▶ **Entries supplied**
[Start of section]

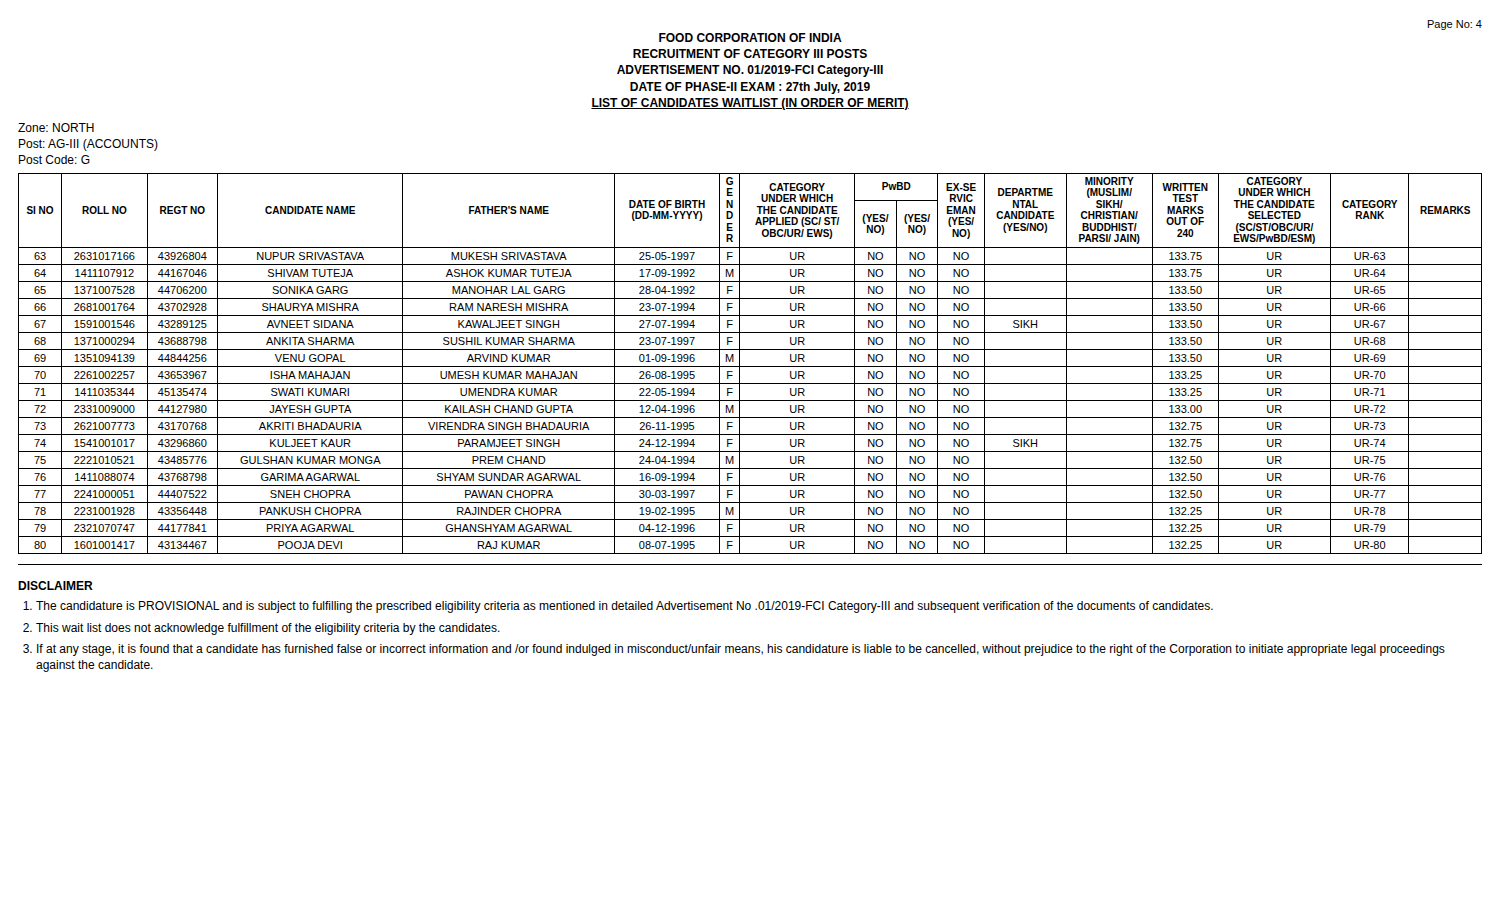Page No: 4
FOOD CORPORATION OF INDIA
RECRUITMENT OF CATEGORY III POSTS
ADVERTISEMENT NO. 01/2019-FCI Category-III
DATE OF PHASE-II EXAM : 27th July, 2019
LIST OF CANDIDATES WAITLIST (IN ORDER OF MERIT)
Zone: NORTH
Post: AG-III (ACCOUNTS)
Post Code: G
| SI NO | ROLL NO | REGT NO | CANDIDATE NAME | FATHER'S NAME | DATE OF BIRTH (DD-MM-YYYY) | G E N D E R | CATEGORY UNDER WHICH THE CANDIDATE APPLIED (SC/ ST/ OBC/UR/ EWS) | PwBD | EX-SE RVIC EMAN (YES/ NO) | DEPARTME NTAL CANDIDATE (YES/NO) | MINORITY (MUSLIM/ SIKH/ CHRISTIAN/ BUDDHIST/ PARSI/ JAIN) | WRITTEN TEST MARKS OUT OF 240 | CATEGORY UNDER WHICH THE CANDIDATE SELECTED (SC/ST/OBC/UR/ EWS/PwBD/ESM) | CATEGORY RANK | REMARKS |
| --- | --- | --- | --- | --- | --- | --- | --- | --- | --- | --- | --- | --- | --- | --- | --- |
| (YES/ NO) | (YES/ NO) |
| 63 | 2631017166 | 43926804 | NUPUR SRIVASTAVA | MUKESH SRIVASTAVA | 25-05-1997 | F | UR | NO | NO | NO | | | 133.75 | UR | UR-63 | |
| 64 | 1411107912 | 44167046 | SHIVAM TUTEJA | ASHOK KUMAR TUTEJA | 17-09-1992 | M | UR | NO | NO | NO | | | 133.75 | UR | UR-64 | |
| 65 | 1371007528 | 44706200 | SONIKA GARG | MANOHAR LAL GARG | 28-04-1992 | F | UR | NO | NO | NO | | | 133.50 | UR | UR-65 | |
| 66 | 2681001764 | 43702928 | SHAURYA MISHRA | RAM NARESH MISHRA | 23-07-1994 | F | UR | NO | NO | NO | | | 133.50 | UR | UR-66 | |
| 67 | 1591001546 | 43289125 | AVNEET SIDANA | KAWALJEET SINGH | 27-07-1994 | F | UR | NO | NO | NO | SIKH | | 133.50 | UR | UR-67 | |
| 68 | 1371000294 | 43688798 | ANKITA SHARMA | SUSHIL KUMAR SHARMA | 23-07-1997 | F | UR | NO | NO | NO | | | 133.50 | UR | UR-68 | |
| 69 | 1351094139 | 44844256 | VENU GOPAL | ARVIND KUMAR | 01-09-1996 | M | UR | NO | NO | NO | | | 133.50 | UR | UR-69 | |
| 70 | 2261002257 | 43653967 | ISHA MAHAJAN | UMESH KUMAR MAHAJAN | 26-08-1995 | F | UR | NO | NO | NO | | | 133.25 | UR | UR-70 | |
| 71 | 1411035344 | 45135474 | SWATI KUMARI | UMENDRA KUMAR | 22-05-1994 | F | UR | NO | NO | NO | | | 133.25 | UR | UR-71 | |
| 72 | 2331009000 | 44127980 | JAYESH GUPTA | KAILASH CHAND GUPTA | 12-04-1996 | M | UR | NO | NO | NO | | | 133.00 | UR | UR-72 | |
| 73 | 2621007773 | 43170768 | AKRITI BHADAURIA | VIRENDRA SINGH BHADAURIA | 26-11-1995 | F | UR | NO | NO | NO | | | 132.75 | UR | UR-73 | |
| 74 | 1541001017 | 43296860 | KULJEET KAUR | PARAMJEET SINGH | 24-12-1994 | F | UR | NO | NO | NO | SIKH | | 132.75 | UR | UR-74 | |
| 75 | 2221010521 | 43485776 | GULSHAN KUMAR MONGA | PREM CHAND | 24-04-1994 | M | UR | NO | NO | NO | | | 132.50 | UR | UR-75 | |
| 76 | 1411088074 | 43768798 | GARIMA AGARWAL | SHYAM SUNDAR AGARWAL | 16-09-1994 | F | UR | NO | NO | NO | | | 132.50 | UR | UR-76 | |
| 77 | 2241000051 | 44407522 | SNEH CHOPRA | PAWAN CHOPRA | 30-03-1997 | F | UR | NO | NO | NO | | | 132.50 | UR | UR-77 | |
| 78 | 2231001928 | 43356448 | PANKUSH CHOPRA | RAJINDER CHOPRA | 19-02-1995 | M | UR | NO | NO | NO | | | 132.25 | UR | UR-78 | |
| 79 | 2321070747 | 44177841 | PRIYA AGARWAL | GHANSHYAM AGARWAL | 04-12-1996 | F | UR | NO | NO | NO | | | 132.25 | UR | UR-79 | |
| 80 | 1601001417 | 43134467 | POOJA DEVI | RAJ KUMAR | 08-07-1995 | F | UR | NO | NO | NO | | | 132.25 | UR | UR-80 | |
DISCLAIMER
The candidature is PROVISIONAL and is subject to fulfilling the prescribed eligibility criteria as mentioned in detailed Advertisement No .01/2019-FCI Category-III and subsequent verification of the documents of candidates.
This wait list does not acknowledge fulfillment of the eligibility criteria by the candidates.
If at any stage, it is found that a candidate has furnished false or incorrect information and /or found indulged in misconduct/unfair means, his candidature is liable to be cancelled, without prejudice to the right of the Corporation to initiate appropriate legal proceedings against the candidate.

[End of section]

▶ **Problem requirements**
Look above for the line containing "UR | UR-73 | |". Output from there through the line containing "UR | UR-74 | |", exactly and inclusively.

▶ **Response to the task**
| 73 | 2621007773 | 43170768 | AKRITI BHADAURIA | VIRENDRA SINGH BHADAURIA | 26-11-1995 | F | UR | NO | NO | NO | | | 132.75 | UR | UR-73 | |
| 74 | 1541001017 | 43296860 | KULJEET KAUR | PARAMJEET SINGH | 24-12-1994 | F | UR | NO | NO | NO | SIKH | | 132.75 | UR | UR-74 | |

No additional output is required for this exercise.